O secretário decidiu tirar o bode da sala. Retirou a tabela, mas manteve o conteúdo da nota técnica. Isso não resolve. No texto, ele dá a entender que o nosso grupo fez um trabalho inadequado porque não indicamos tratamento algum para a covid-19. Como vamos indicar um tratamento que não existe? Essa nota do secretário é coisa sem o menor cabimento. Os motivos que ele alega são facilmente contrapostos.
Vocês estão preparando um recurso para contestar essa nota?
Estamos fazendo uma resposta e um pedido de revisão dessa nota técnica. Solicitamos a publicação das diretrizes que contraindicam o uso de medicamentos sem eficácia para a covid-19. Quanto mais cedo isso ocorrer, a população e os profissionais de saúde poderão ser informados com um documento validado pelo Ministério da Saúde para, finalmente, servir de apoio ao tratamento dos pacientes de covid-19.
Quem vai decidir sobre o recurso?
Dentro do rito processual do Ministério da Saúde, o recurso tem que ser impetrado para o secretário. Estamos pedindo que ele volte atrás, retire a nota técnica e publique as diretrizes aprovadas pela Conitec. Ele deve avaliar o recurso e enviar ao ministro, que tem a palavra final. O ministro Queiroga terá que decidir se vai apoiar o secretário Hélio Angotti ou os pesquisadores.
Qual é a atitude que o senhor espera do ministro Queiroga?

[Itens de dados]
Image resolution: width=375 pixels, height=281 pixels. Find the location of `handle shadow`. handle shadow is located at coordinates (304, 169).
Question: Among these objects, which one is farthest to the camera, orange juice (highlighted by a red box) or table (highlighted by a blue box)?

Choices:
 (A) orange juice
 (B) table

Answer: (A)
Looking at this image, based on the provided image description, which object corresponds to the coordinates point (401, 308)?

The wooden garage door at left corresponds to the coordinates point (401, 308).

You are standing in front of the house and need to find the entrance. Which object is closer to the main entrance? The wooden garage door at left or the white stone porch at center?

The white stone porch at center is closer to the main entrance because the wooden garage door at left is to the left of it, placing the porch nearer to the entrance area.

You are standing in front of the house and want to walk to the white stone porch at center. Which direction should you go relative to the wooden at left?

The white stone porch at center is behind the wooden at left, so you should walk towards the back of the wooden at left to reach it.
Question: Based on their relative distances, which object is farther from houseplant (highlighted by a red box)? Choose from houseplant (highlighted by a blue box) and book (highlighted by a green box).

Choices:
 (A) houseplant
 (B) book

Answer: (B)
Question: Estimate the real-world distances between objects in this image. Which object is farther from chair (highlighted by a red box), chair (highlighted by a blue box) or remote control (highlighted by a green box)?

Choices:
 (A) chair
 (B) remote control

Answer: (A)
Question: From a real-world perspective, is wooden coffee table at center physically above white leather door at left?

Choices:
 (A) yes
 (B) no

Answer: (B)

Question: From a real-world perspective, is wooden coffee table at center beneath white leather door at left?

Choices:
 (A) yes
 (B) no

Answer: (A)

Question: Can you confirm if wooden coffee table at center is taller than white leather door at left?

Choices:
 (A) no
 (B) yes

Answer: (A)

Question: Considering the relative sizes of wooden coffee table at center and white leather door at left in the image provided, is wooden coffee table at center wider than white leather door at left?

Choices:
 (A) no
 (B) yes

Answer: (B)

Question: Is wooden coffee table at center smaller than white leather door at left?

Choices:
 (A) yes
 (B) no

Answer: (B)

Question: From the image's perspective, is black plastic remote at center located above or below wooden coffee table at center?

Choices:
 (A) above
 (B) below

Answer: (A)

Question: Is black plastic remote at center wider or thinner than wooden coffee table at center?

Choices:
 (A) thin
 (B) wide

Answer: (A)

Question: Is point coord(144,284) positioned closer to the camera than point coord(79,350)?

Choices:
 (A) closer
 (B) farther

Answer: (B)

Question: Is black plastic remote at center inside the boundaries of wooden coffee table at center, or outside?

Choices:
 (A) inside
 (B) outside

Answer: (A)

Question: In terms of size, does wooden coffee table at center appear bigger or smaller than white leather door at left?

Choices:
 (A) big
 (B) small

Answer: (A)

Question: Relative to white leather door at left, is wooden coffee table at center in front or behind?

Enunciado da tarefa – Resuma em duas frases o texto sobre a nota técnica.

Resultado da tarefa – O secretário retirou a tabela, mas manteve o conteúdo da nota técnica, que dá a entender que o grupo fez um trabalho inadequado por não indicar tratamento para a covid-19, tratamento que, segundo o grupo, não existe. O grupo prepara uma resposta e um pedido de revisão da nota, solicitando a publicação das diretrizes aprovadas pela Conitec, e o recurso deve ser avaliado pelo secretário Hélio Angotti e enviado ao ministro Queiroga, que tem a palavra final.